Stored data entries
★ ★ ★
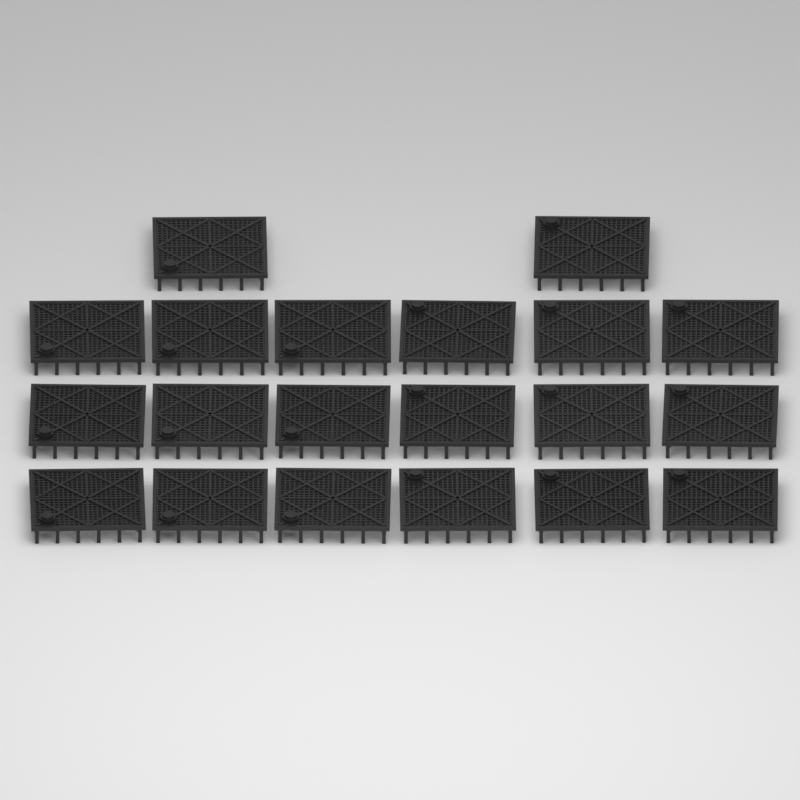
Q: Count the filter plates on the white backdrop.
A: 20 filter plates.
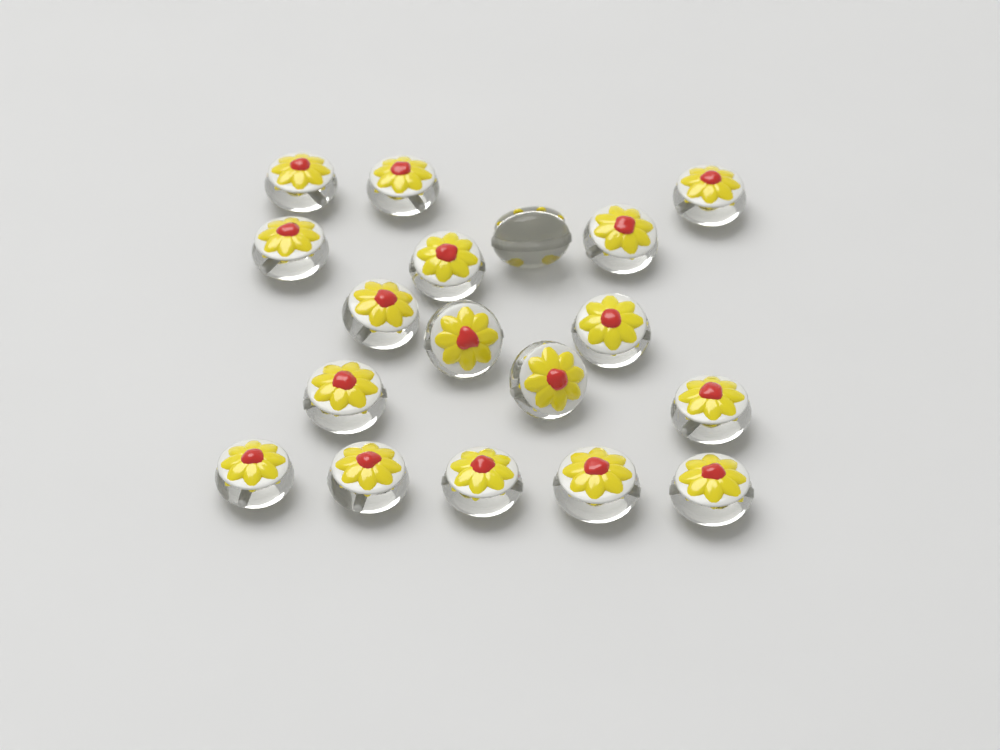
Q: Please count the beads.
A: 18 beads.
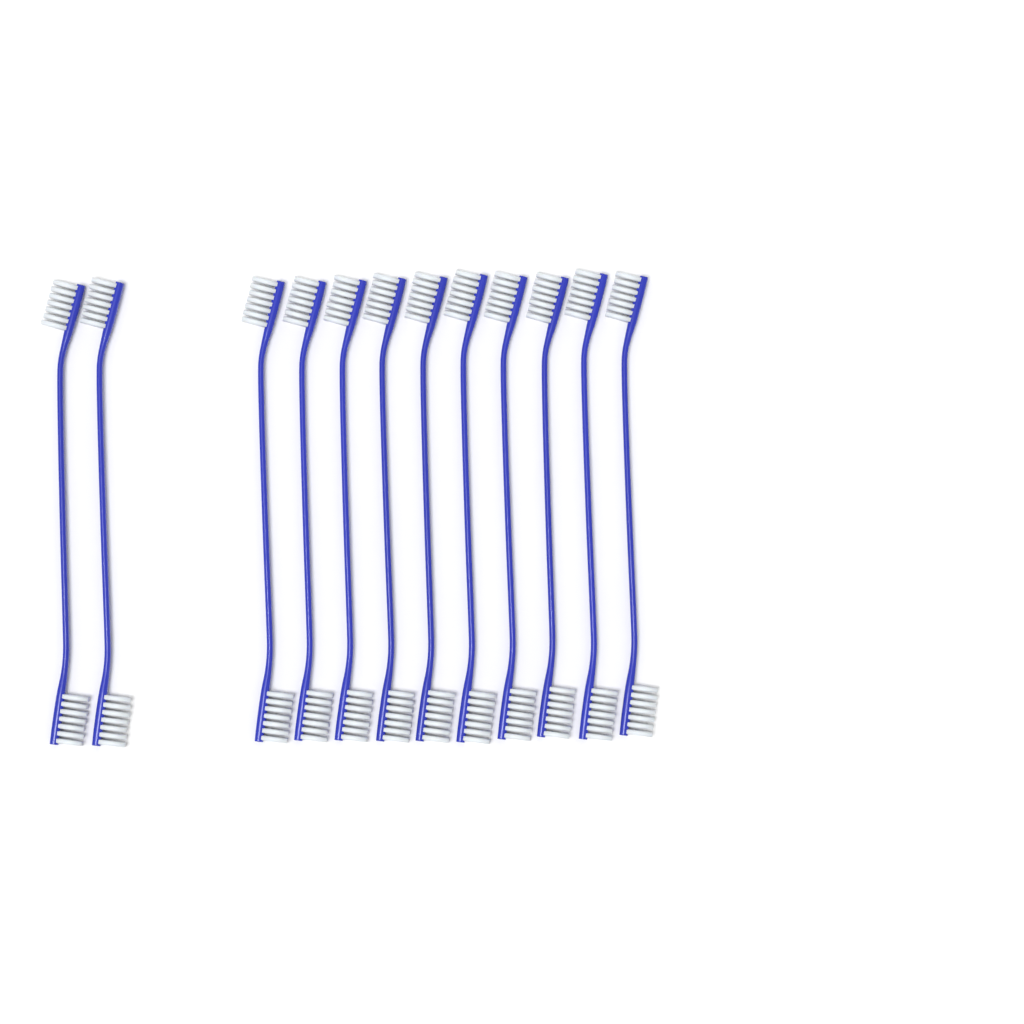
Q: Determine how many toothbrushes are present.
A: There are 12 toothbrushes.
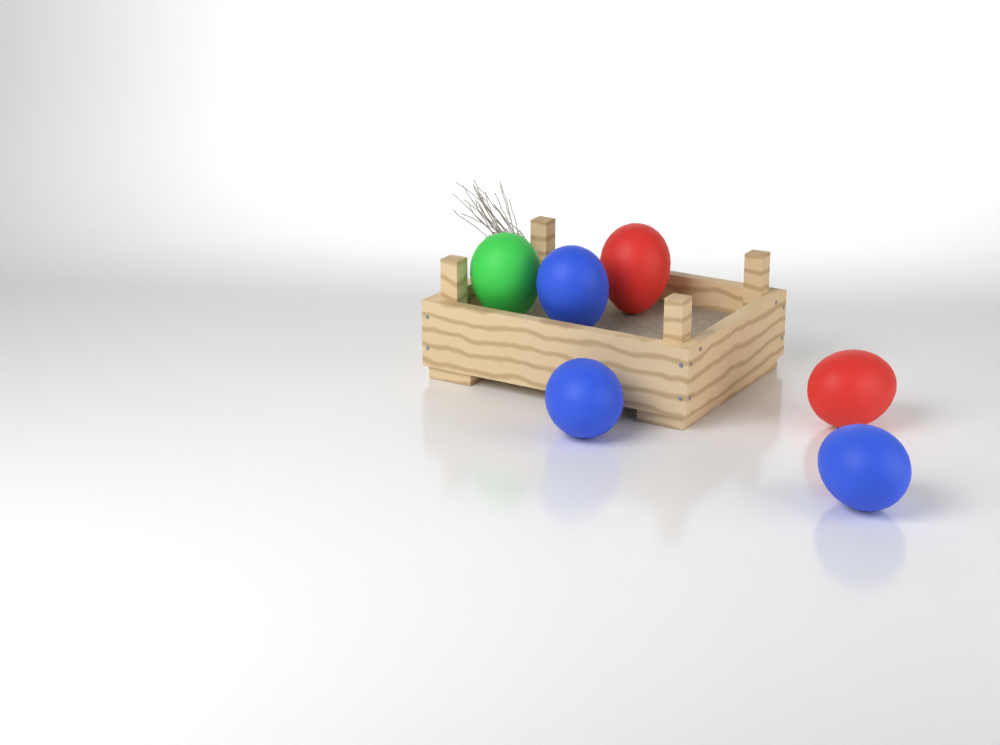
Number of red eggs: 2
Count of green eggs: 1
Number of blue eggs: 3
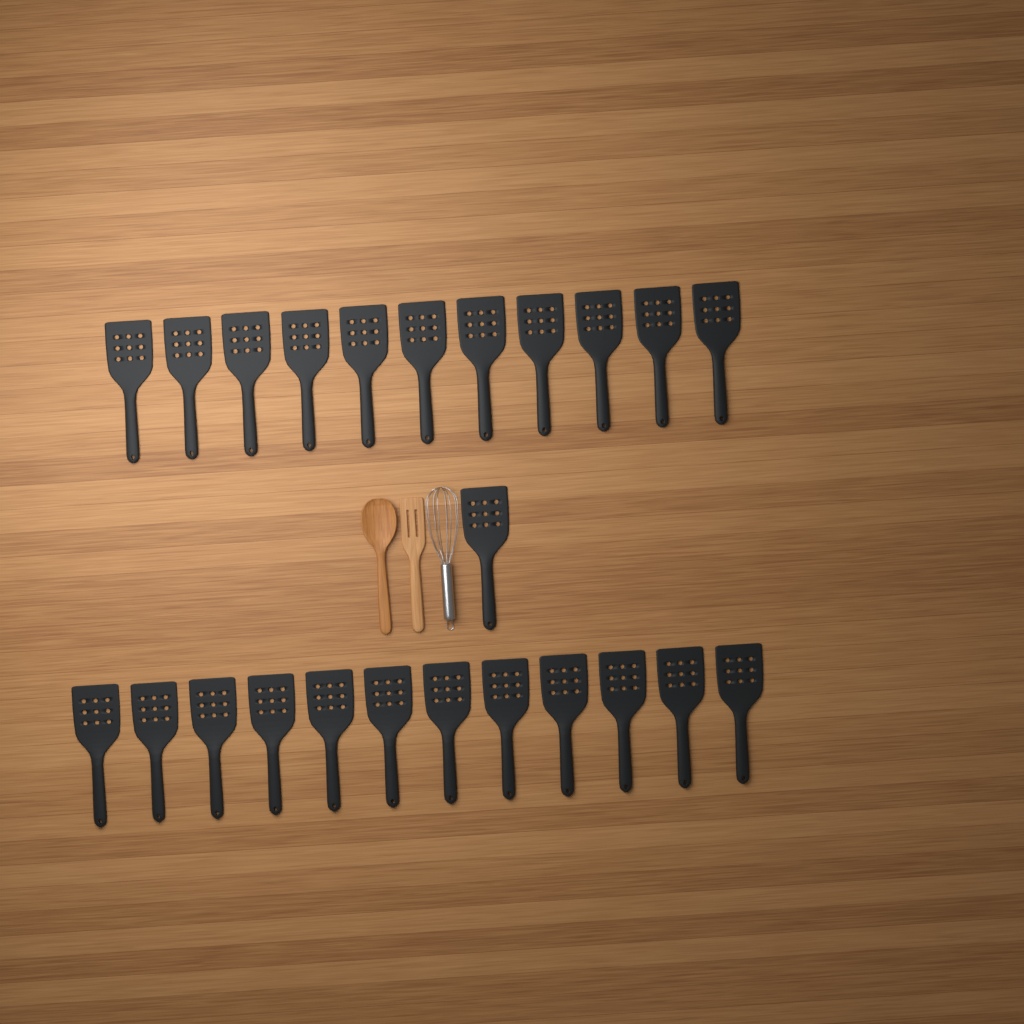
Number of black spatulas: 24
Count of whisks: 1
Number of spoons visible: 1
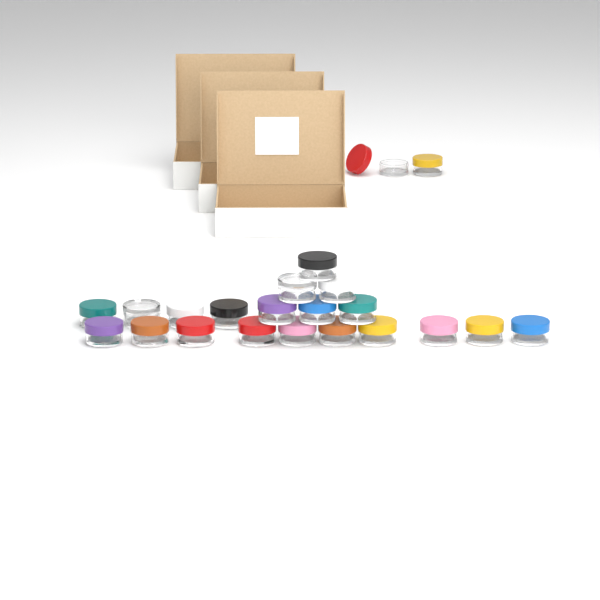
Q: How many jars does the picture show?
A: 22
★ ★ ★
— TO BE DONE —
Copy every line of the listing above word for word, but leave out the pictures.

— SOLUTION FOR THIS EXERCISE —
Q: Count the filter plates on the white backdrop.
A: 20 filter plates.
Q: Please count the beads.
A: 18 beads.
Q: Determine how many toothbrushes are present.
A: There are 12 toothbrushes.
Number of red eggs: 2
Count of green eggs: 1
Number of blue eggs: 3
Number of black spatulas: 24
Count of whisks: 1
Number of spoons visible: 1
Q: How many jars does the picture show?
A: 22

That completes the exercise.